My gas dryer will not shut off. You set for a cycle hit the start and all is fine gets to the end of the cycle it stops.BUT the timer keeps going untill it hits the next cycle and all by itself it just fires back up.You hit the start button when the timers at stop nothing happens.Im wondering if theres a short in there or somthing. I pulled of all the knobs cleaned them but it still won't stop. I have to unplug it.again when it reaches the end of the cycle its comes to *a compleat stop* but the timer will continue to run and when it reaches the next cycle it will *start right up* start button does not apper to be sticking as it pushes back out and works.could a wire be shorting out. Its a kenmore 60 series gas dryer.Heavy duty softheat large capacity.Any ideas.


----------



## johnpost (Dec 18, 2005)

lexmarks567 said:


> My gas dryer will not shut off.
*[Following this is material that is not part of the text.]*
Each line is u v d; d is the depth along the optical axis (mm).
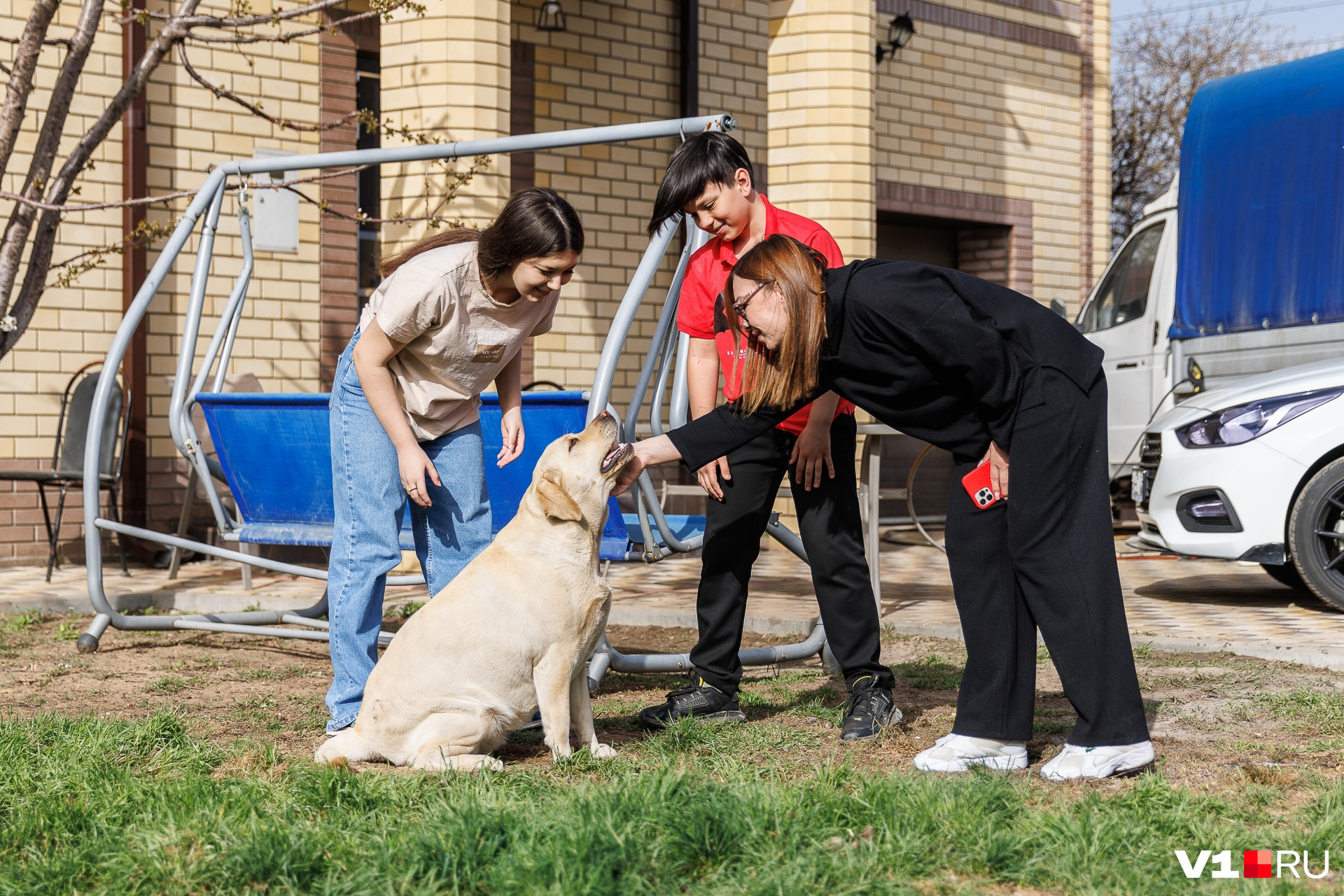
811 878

You set for a cycle hit the start and all is fine gets to the end of the cycle it stops.BUT the timer keeps going untill it hits the next cycle and all by itself it just fires back up.You hit the start button when the timers at stop nothing happens.Im wondering if theres a short in there or somthing. I pulled of all the knobs cleaned them but it still won't stop. I have to unplug it.again when it reaches the end of the cycle its comes to *a compleat stop* but the timer will continue to run and when it reaches the next cycle it will *start right up* start button does not apper to be sticking as it pushes back out and works.could a wire be shorting out. Its a kenmore 60 series gas dryer.Heavy duty softheat large capacity.Any ideas.


 you could keep doing wash.

the timer probably has a cam on it which triggers a microswitch
which turns off the timer clock motor.

cams are often held in place with a set screw which might
have loosened and it is slipping.

microswitch may have gone bad or has become disconnected.
if bad it can be replaced with a moderate amount of work.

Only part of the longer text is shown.